§ Directions
Write out the text read from each of the records below, line for line and unchanged, and leave the pictures out of your answer.

§ Supplied material

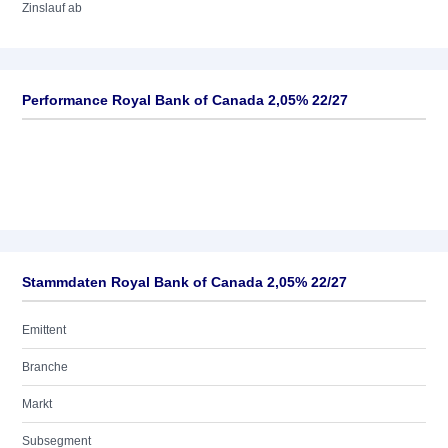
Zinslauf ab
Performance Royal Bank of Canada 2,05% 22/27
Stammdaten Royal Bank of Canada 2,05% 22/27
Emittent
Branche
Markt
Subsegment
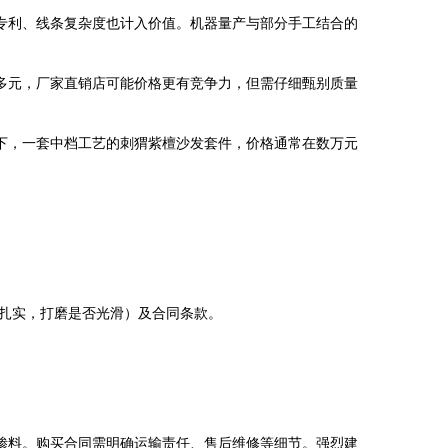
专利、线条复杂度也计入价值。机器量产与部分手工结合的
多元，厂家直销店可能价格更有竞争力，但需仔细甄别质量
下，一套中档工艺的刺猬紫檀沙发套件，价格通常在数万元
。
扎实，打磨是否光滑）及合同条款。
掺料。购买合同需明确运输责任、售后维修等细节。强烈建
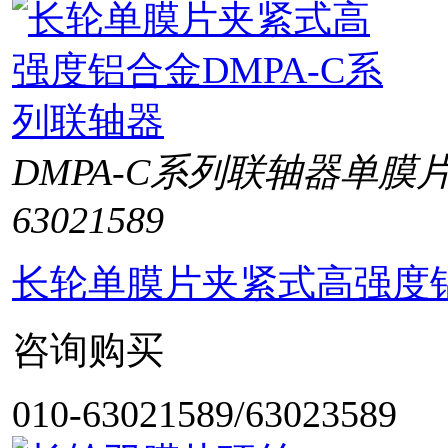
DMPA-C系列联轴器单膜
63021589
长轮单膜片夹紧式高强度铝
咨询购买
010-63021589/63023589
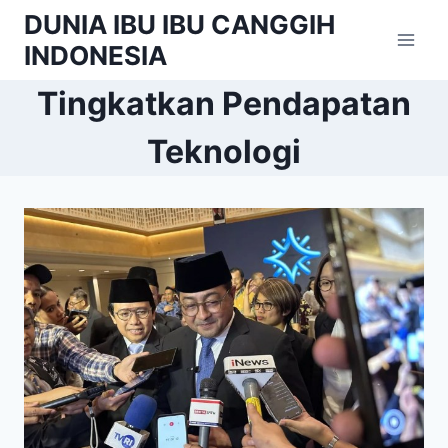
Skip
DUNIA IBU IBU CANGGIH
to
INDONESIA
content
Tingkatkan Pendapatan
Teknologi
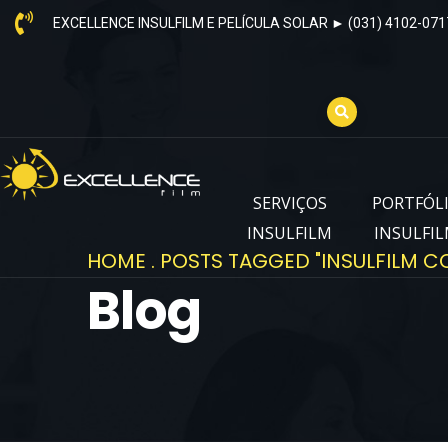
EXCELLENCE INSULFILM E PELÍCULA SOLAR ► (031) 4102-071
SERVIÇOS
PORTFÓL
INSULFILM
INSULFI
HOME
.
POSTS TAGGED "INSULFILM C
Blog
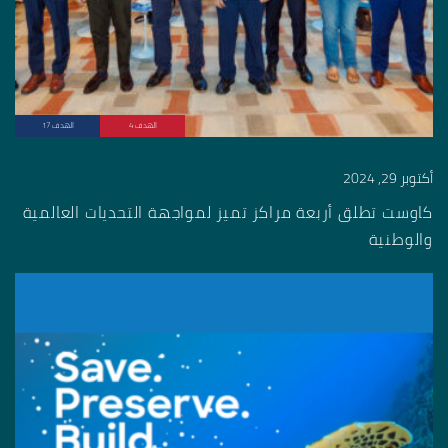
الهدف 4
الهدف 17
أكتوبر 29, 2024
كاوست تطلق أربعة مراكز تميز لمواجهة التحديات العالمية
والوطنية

§ Exercise output
Zinslauf ab
Performance Royal Bank of Canada 2,05% 22/27
Stammdaten Royal Bank of Canada 2,05% 22/27
Emittent
Branche
Markt
Subsegment
专利、线条复杂度也计入价值。机器量产与部分手工结合的
多元，厂家直销店可能价格更有竞争力，但需仔细甄别质量
下，一套中档工艺的刺猬紫檀沙发套件，价格通常在数万元
。
扎实，打磨是否光滑）及合同条款。
掺料。购买合同需明确运输责任、售后维修等细节。强烈建
DMPA-C系列联轴器单膜
63021589
长轮单膜片夹紧式高强度铝
咨询购买
010-63021589/63023589
Skip
DUNIA IBU IBU CANGGIH
to
INDONESIA
content
Tingkatkan Pendapatan
Teknologi
EXCELLENCE INSULFILM E PELÍCULA SOLAR ► (031) 4102-071
SERVIÇOS
PORTFÓL
INSULFILM
INSULFI
HOME
.
POSTS TAGGED "INSULFILM C
Blog
الهدف 4
الهدف 17
أكتوبر 29, 2024
كاوست تطلق أربعة مراكز تميز لمواجهة التحديات العالمية
والوطنية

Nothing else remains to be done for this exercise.